Eleven essays were put together in the volume Contesting Symbols and Stereotypes: Essays on Indian History and Culture (2013), which included the writings of other scholars. Against the Grain: Notes on Identity, Intolerance and History (2018) is a collection of 10 of his essays and five appendices (including two reviews of his books) which run against the grain, in terms of the themes and interpretations that are proffered.

His Rethinking Hindu Identity (2009) comprised three of his essays with a no-holds-barred introduction. There are considerable overlaps in themes and arguments in these volumes but what is striking is the grit and determination with which he forced the reader to confront the politicisation of history, and the communal and unscientific interpretations that were being peddled by untrained, self-professed historians, be it in the colonial or the present context. These were writings of the public intellectual, not of the scholar closeted in an ivory tower.

Alcohol drinking in ancient India

Drink of Immortality: Essays on Distillation and Alcohol Use in Ancient India, arranged in two parts, was Jha’s last work. The first part highlighted the techniques of distillation in the subcontinent presented by Sanskritists and archaeologists, while the second brought together studies on social and cultural representations of alcohol drinking in ancient India. Although all the articles except one were published earlier, put together, Jha sought to place the indisputable evidence for the knowledge of alcohol and the process of its production, as well as of the ways in which alcohol use was understood in society from at least 3,000 years ago, if not earlier. Again, contemporary prejudices with regard to seeking pleasure and imbibing of alcohol are confronted and shown to be irrelevant when talking of ancient India.
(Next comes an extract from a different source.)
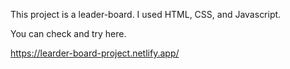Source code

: This project is a leader-board.
I used HTML, CSS, and Javascript.

You can check and try here.

https://learder-board-project.netlify.app/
Also read: Prof D.N. Jha (1940-2021), a rare historian who wore his knowledge with ease

There are many more essays and books of Jha that have contributed immensely to scholarship on ancient India. This author was most gratified by his commendation of her edited volume Art and History (2019), possibly the last review on his part.5 While no amount of enumeration of his works can convey the generosity, humility and integrity of Jha, certainly the life of the mind of a man who was daring enough to challenge those in power can, and needs to, be mapped. He vociferously defended his ideas even when he saw himself among an increasingly shrinking group of forthright scholars who never bowed to political dispensations nor compromised their academic understanding in the face of popular demands. He sought to bring the dis-privileged into the historical canvas, and celebrated pluralism and dissent in his writings. Jha will be missed by the fraternity of historians as well as by those who believe in the idea of a secular and inclusive India.

R. Mahalakshmi is professor, Centre for Historical Studies, Jawaharlal Nehru University, New Delhi; secretary, Indian History Congress; and editor Studies in History.

Endnote

1. Arendt, Hannah, ‘The Life of the Mind’, Vol. 1: ‘Thinking’, Harvest Books, San Diego, 1978 (1971), p. 62.

2. D.N. Jha, ‘The Economic History of India Up to A.D. 1200: Trends and Prospects’, JESHO, 17:1, p. 2.

3. D.N. Jha, ‘Temples as Landed Magnates in Early Medieval South India’, in R.S. Sharma (ed.), Indian Society: Historical Probings, ICHR, Delhi, 1974.

4. Jha, Feudal Formations in Early India, Chanakya pubs., Delhi, 1987.

5. See, Studies in People’s History, 7: 2, 2020, pp. 228-230.